Well, because it's not in my brokerage account, I also forget about it until tax time rolls around [and] they tell me how much I owe in taxes based on the dividends they paid me. So this morning I looked [at how much that is] worth now, because I really hadn't been paying attention. So $500 back in like 1996, 1997 today is worth more than $6,000.

Southwick: Oh!

Brokamp: Because the stock price has gone up [and] because I've been reinvesting the dividends to buy more shares and those dividends are growing. I don't have the information from when I first bought it, but I do have the information from the end of the year 2000. Back then, I had 29 shares and each share paid a quarterly dividend at the end of 2000 of $0.04 per share. Now I have over 40 shares and each dividend -- the last quarter's dividend -- was $0.89, so it's gone up from $0.04 to $0.89.

That's all good, but [Anna] brings up a good point, and that is while this has been growing, I have been paying taxes on the dividend ...

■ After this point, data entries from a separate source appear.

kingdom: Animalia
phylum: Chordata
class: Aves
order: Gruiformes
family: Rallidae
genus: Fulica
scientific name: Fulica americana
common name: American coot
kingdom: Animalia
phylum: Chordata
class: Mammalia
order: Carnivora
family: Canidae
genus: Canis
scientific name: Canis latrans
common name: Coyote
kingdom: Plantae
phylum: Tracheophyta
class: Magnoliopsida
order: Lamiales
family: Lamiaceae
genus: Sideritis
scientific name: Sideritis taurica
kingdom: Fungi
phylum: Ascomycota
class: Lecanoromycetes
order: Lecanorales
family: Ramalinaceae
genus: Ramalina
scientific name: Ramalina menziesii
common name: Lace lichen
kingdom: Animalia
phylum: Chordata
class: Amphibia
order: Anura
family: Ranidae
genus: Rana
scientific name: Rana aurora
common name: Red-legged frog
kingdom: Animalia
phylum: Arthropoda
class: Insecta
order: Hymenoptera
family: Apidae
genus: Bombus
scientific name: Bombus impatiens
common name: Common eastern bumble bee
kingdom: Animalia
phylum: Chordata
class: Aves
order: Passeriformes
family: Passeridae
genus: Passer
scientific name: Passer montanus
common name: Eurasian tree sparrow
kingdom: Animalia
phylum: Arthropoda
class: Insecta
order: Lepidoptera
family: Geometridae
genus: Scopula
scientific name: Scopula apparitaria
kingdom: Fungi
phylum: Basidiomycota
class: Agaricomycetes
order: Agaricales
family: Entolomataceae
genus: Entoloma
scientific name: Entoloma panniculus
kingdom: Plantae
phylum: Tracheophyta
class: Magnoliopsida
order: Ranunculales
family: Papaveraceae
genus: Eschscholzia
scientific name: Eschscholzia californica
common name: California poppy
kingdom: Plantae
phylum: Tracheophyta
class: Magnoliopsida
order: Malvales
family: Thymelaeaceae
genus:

Southwick: Even though you've reinvested them, you still have to pay taxes on them.

Brokamp: Exactly.

Southwick: Ach!

Brokamp: That's a very good point. So if you're going to invest in dividend-paying stocks and you are also going to invest in non-payers, ideally keep the dividend payers in your IRA and 401(k). Use your regular, taxable brokerage for the non-payers, but don't not invest in a good stock just because it pays a dividend and you have to have it in a taxable brokerage account.

Alison Southwick has no position in any stocks mentioned. Robert Brokamp, CFP owns shares of Home Depot. The Motley Fool recommends Home Depot. The Motley Fool has a disclosure policy.